Broken Bone? How Long You'll Wait at Inova Alexandria Hospital's Emergency Room
Inova Alexandria Hospital's ER is better than the national average for effective pneumonia, heart attack and surgical care; it will still take you 56 minutes to get pain meds for that broken bone.
If you go to the emergency room at Inova Alexandria Hospital with a broken bone, how long will it take before you get pain medicine?
The federal government says 56 minutes on average—that’s faster than the national average of 62 minutes, according to hospital comparison statistics available through Medicare.gov.
If you go to Virginia Hospital Center in Arlington, that same wait could be just 40 minutes. At Inova Mount Vernon, the wait could be 73 minutes, and at Inova Fairfax the wait could be 50 minutes.
That’s just one new key measure of ER efficiency that has been posted online from hospitals taking part in this data initiative, according to a report by former Union-Tribune writer Cheryl Clark, now senior quality editor for HealthLeaders Media.
“With precious little fanfare, Uncle Sam last month rolled out a big, fat database with seven measures comparing a service that many people—healthcare providers and patients alike—consider the most critical any hospital can provide,” Clark wrote last week.
Patients can see hospital up-to-the-minute wait times at all Inova hospitals at inova.org.
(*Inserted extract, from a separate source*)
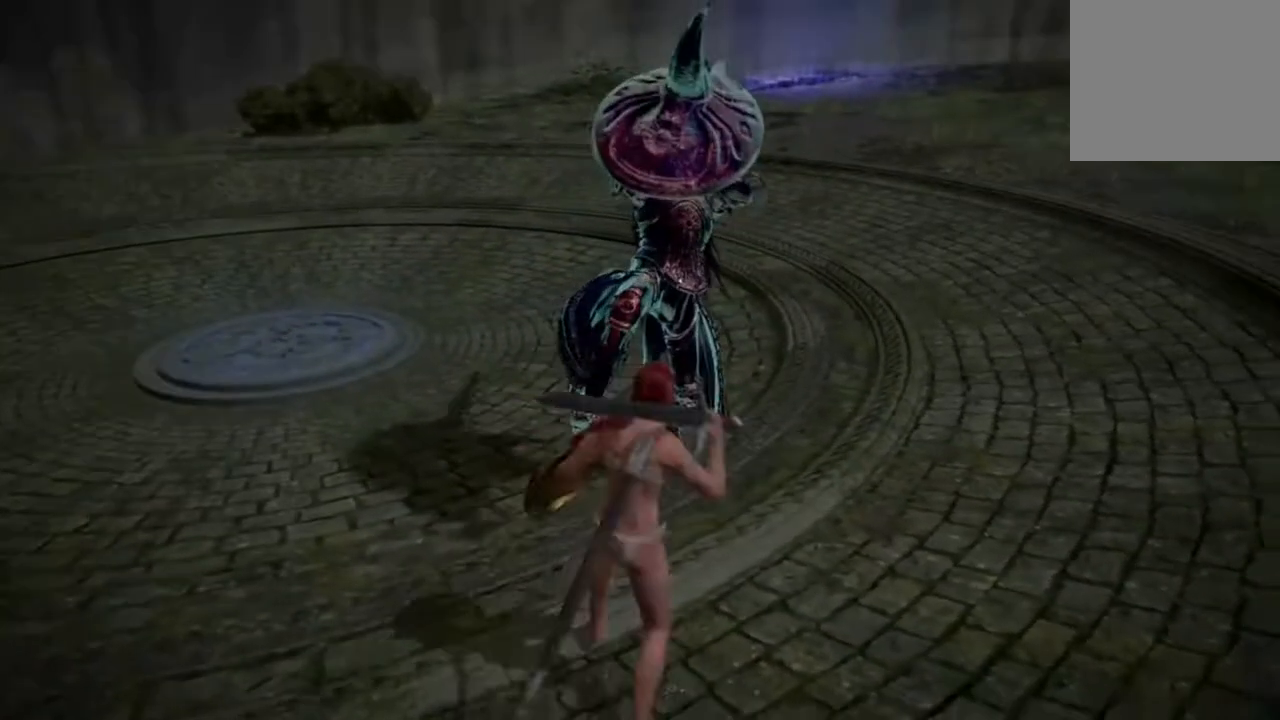
{"buttons": [], "left_stick": "down", "events": []}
The database said the Inova Alexandria Hospital ER was better than the national average at effective pneumonia care, effective heart attack care and effective surgical care. However, Inova Alexandria Hospital ER patients may spend more time than average nationally in the ER before being admitted to the hospital as an inpatient, and more time in the ER after a doctor makes the decision to admit them.
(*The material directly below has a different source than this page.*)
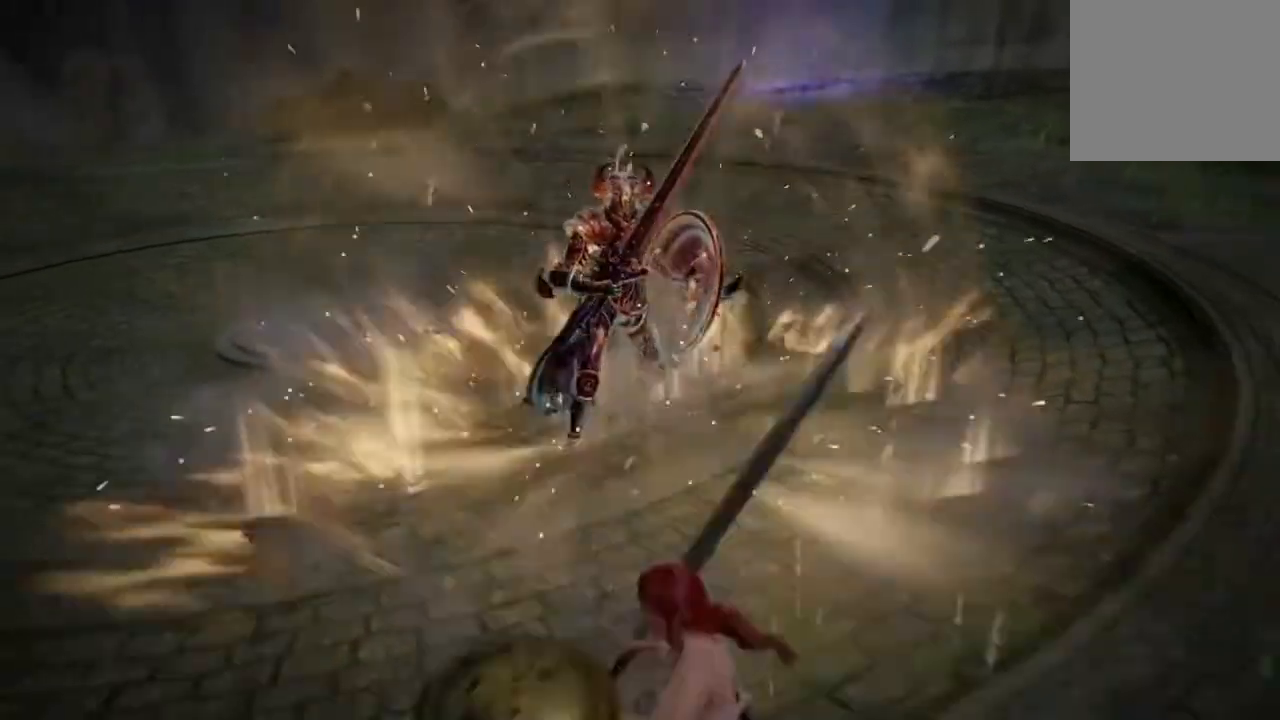
{"buttons": [], "left_stick": "left", "events": [[183, "left_stick", "left"]]}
Dr. Jack Audett, chief medical officer at Inova Alexandria Hospital, said staff is prouid of the shorter wait times in some areas.
"(We) are constantly working to improve them," Audett said in a statement. "We look at all of the factors that play into that equation—the number of inpatient beds available, pending discharges and the acuity of the patients—and have instituted patient flow initiatives to bring those averages down even more.”
Of course, much of this depends on time of day and day of the week you are visiting the emergency department, as any ER doctor can tell you. Friday and Saturday nights tend to be busy, for example.
Data collected in 2011 and early 2012 also tracked how long it took for an ER patient to be seen by a healthcare professional and how long the wait was to get a bed if they needed admission. Other data showed how long patients spent in the ER before being sent home, whether they received a brain scan if they might have suffered a stroke, how many heart attack patients received aspirin and how quick and more.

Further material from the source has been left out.